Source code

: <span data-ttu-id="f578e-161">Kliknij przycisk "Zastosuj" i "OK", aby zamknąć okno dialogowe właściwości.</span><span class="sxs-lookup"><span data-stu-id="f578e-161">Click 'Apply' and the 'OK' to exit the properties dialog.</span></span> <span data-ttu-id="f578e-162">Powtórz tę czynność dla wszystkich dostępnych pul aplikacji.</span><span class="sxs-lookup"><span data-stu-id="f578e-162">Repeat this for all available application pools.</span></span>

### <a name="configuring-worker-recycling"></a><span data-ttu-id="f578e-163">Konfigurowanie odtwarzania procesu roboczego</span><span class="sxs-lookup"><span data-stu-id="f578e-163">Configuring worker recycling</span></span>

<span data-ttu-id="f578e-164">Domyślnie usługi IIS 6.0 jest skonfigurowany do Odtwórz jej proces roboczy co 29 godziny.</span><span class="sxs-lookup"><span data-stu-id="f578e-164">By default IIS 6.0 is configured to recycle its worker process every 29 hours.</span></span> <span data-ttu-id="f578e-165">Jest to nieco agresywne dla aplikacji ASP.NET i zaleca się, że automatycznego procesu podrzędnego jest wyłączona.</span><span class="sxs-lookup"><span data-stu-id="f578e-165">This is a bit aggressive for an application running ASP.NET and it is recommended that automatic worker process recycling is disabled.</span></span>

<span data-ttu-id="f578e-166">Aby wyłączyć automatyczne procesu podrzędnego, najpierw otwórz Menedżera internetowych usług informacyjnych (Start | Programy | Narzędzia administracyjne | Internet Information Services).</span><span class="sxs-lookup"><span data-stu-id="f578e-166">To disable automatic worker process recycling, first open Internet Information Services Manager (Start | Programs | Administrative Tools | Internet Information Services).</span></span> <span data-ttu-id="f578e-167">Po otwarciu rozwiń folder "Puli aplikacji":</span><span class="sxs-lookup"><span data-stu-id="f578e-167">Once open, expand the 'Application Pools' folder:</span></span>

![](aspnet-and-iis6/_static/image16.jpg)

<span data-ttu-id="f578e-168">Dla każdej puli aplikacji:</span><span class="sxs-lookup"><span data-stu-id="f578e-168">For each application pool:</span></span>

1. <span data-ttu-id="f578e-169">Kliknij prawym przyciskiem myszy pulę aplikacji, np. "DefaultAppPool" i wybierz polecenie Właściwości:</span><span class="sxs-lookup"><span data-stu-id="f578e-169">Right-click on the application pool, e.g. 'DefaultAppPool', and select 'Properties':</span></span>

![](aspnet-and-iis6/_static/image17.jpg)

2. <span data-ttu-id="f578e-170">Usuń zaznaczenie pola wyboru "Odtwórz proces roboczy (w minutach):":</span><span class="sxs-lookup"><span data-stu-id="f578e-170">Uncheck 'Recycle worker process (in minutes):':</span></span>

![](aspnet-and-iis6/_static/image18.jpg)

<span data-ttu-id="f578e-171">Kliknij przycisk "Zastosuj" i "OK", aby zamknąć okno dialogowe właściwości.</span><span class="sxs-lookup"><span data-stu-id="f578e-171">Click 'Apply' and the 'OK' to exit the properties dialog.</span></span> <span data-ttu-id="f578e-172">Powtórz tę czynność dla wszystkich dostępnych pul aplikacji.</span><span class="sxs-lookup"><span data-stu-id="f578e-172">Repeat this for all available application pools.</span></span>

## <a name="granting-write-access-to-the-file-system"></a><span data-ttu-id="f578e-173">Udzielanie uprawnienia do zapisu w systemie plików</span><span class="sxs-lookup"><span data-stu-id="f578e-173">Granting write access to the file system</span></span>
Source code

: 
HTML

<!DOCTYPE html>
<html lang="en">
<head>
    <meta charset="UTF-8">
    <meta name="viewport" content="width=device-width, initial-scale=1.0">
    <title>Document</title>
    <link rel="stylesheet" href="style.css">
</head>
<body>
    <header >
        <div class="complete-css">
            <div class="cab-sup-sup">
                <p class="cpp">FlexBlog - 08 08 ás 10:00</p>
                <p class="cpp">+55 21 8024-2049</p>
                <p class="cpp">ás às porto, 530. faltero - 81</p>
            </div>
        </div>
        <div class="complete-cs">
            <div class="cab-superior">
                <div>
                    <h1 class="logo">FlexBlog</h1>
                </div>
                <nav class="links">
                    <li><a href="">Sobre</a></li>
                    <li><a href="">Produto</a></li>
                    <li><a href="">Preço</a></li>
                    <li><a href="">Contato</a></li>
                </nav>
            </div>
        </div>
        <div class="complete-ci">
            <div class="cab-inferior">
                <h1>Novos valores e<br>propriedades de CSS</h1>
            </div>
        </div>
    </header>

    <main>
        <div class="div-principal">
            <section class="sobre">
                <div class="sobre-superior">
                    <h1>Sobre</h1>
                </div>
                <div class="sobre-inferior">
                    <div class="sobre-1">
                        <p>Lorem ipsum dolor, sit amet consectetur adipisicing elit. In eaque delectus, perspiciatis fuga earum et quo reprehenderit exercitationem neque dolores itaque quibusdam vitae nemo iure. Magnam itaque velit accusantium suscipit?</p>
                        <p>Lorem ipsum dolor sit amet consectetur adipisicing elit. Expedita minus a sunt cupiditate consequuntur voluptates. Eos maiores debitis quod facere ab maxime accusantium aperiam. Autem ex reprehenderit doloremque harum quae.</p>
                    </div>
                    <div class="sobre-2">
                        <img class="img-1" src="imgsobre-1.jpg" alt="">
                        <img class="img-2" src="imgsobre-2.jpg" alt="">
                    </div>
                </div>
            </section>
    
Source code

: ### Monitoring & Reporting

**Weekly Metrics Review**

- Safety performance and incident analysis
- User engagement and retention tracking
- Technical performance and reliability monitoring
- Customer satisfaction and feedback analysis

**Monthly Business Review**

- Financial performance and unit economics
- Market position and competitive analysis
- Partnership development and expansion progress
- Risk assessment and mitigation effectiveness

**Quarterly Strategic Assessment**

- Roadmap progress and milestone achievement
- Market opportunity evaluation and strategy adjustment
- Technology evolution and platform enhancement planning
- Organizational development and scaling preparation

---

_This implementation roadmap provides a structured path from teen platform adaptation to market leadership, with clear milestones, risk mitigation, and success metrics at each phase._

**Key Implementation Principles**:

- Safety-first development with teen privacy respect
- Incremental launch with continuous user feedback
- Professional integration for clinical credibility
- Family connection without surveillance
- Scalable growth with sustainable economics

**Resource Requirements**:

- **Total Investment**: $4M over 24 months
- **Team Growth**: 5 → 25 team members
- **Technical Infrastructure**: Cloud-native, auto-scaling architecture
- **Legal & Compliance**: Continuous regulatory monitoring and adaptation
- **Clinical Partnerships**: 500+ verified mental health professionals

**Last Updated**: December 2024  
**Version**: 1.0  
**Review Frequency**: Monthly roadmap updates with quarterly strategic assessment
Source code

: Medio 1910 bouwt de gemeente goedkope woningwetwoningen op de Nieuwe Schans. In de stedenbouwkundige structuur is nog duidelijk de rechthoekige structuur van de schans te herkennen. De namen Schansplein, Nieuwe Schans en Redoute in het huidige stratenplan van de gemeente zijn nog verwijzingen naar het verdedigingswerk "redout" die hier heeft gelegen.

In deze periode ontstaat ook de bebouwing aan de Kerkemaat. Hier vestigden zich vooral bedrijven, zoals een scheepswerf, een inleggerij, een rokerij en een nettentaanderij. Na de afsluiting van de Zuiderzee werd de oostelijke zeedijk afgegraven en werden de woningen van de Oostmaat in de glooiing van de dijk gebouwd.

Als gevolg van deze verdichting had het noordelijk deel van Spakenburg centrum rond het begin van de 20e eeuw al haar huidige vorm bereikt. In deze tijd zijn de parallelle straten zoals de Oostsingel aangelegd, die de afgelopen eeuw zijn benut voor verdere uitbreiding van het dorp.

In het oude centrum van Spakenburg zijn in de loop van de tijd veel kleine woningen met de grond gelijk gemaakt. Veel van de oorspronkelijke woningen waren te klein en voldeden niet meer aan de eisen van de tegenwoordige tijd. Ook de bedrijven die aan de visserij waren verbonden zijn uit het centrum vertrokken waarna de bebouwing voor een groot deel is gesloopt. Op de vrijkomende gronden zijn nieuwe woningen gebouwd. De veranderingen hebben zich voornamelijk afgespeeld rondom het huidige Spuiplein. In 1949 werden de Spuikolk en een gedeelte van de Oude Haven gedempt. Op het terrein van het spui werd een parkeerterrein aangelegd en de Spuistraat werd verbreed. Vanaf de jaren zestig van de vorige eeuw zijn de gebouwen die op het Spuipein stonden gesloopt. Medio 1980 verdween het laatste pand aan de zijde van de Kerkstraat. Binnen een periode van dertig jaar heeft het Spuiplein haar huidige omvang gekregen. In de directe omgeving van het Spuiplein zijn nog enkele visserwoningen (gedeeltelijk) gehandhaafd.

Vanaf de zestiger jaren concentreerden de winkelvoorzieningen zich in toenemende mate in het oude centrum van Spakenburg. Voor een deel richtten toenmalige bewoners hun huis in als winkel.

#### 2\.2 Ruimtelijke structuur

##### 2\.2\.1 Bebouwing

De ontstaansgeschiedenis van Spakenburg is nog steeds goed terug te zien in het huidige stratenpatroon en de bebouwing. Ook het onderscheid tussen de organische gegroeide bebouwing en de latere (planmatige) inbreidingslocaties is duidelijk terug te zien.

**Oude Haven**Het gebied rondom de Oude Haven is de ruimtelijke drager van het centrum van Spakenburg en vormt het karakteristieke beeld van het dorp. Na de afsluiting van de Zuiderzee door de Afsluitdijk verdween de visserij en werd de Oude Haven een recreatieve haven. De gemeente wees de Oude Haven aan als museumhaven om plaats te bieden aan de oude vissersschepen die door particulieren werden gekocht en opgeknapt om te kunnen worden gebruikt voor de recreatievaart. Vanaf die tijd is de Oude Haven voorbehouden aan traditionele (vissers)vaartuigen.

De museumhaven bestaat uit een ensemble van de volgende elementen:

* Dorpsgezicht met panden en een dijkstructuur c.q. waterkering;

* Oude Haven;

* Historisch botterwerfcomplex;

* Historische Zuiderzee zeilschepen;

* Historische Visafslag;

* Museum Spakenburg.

=====

▶ [Goal of the exercise]
In the listing, how many lines carry the string "zoals"? Answer with a number only.

▶ [Response]
2